Dutch Police Arrest Two Bosnian War Crimes Suspects

Two unnamed former Bosnian fighters suspected of committing war crimes during the early 1990s conflict, including the torture and murder of civilians, were arrested in the Netherlands.

The Dutch police detained the two war crimes suspects on Thursday, acting on a request from the Bosnian prosecution, but did not release their names, according to the NLTimes website.

One of them is a 43-year-old former member of the 103rd Brigade of the Bosnian Croat Army, and was arrested in the western town of Spijkenisse, the prosecutors said in a statement.

“The request for his extradition states that in June 1992 he served as camp commander in the Derventa region, where Serbian civilians were imprisoned in a school,” they said.

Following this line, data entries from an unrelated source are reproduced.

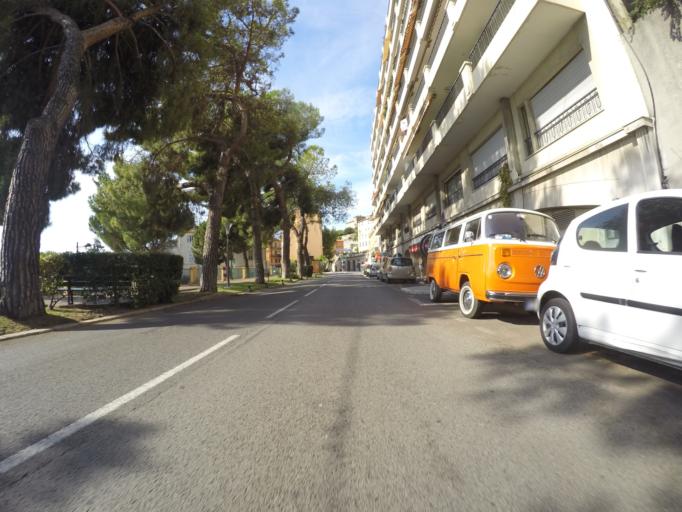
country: FR
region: Provence-Alpes-Cote d'Azur
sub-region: Departement des Alpes-Maritimes
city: Grasse
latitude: 43.6620
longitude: 6.9234
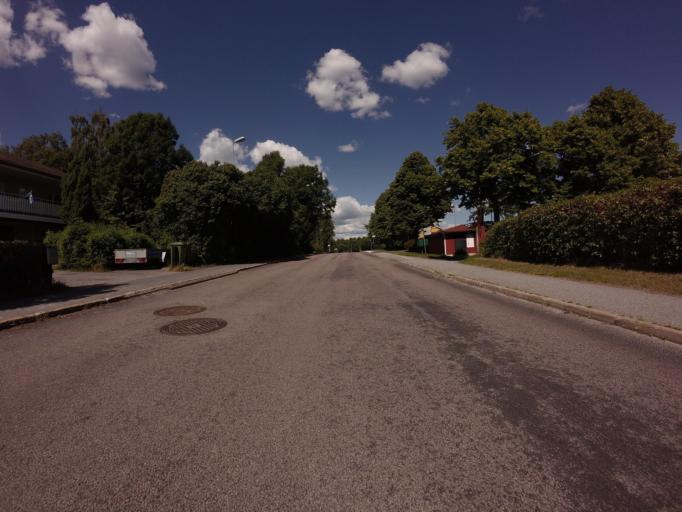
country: SE
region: Stockholm
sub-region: Sollentuna Kommun
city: Sollentuna
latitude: 59.4620
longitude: 17.9190
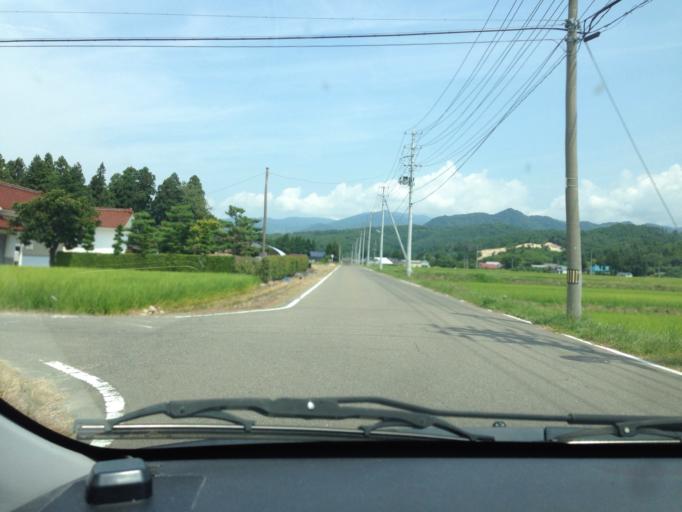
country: JP
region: Fukushima
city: Kitakata
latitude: 37.6865
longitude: 139.8829
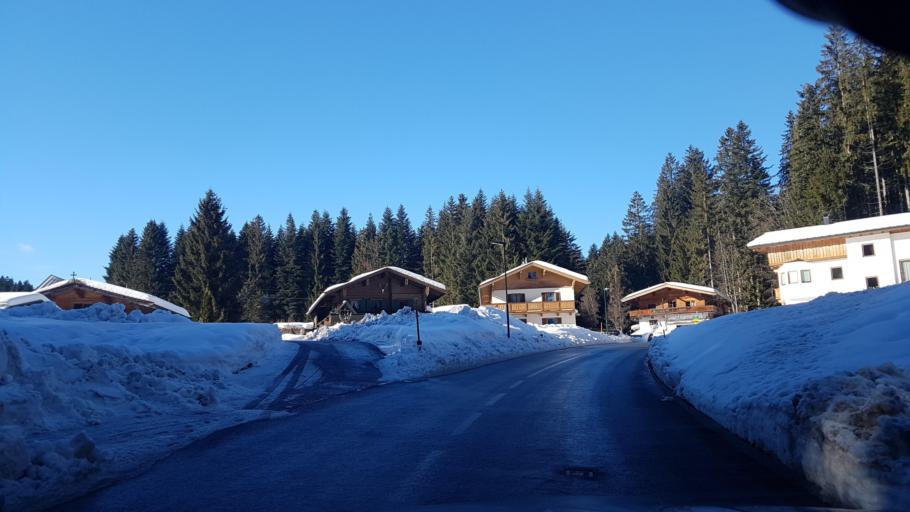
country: AT
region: Tyrol
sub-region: Politischer Bezirk Kitzbuhel
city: Oberndorf in Tirol
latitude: 47.5036
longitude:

The other suspect is a 52-year-old male, who was arrested in the town of Heumen, and has dual citizenship of Bosnia and the Netherlands.

“He was involved in the murder, torture as well as the physical and psychological mistreatment of the civilians; he once accused a prisoner of trying to escape after which the prisoner was shot dead with an automatic weapon. Others were forced to view the dead body,” the prosecutors said.

“It is suspected that together with an armed group, he killed a resident of the Bosnian village of Beslagici; the group had opened fire on the man’s house, forcing him to run out, where they shot him. They then burned the house down. A woman and daughter who lived next door managed to jump out of a window and escape,” they added.

The prosecutors’ statement said that a request for the ex-fighters’ extradition will soon be heard by a court in The Hague.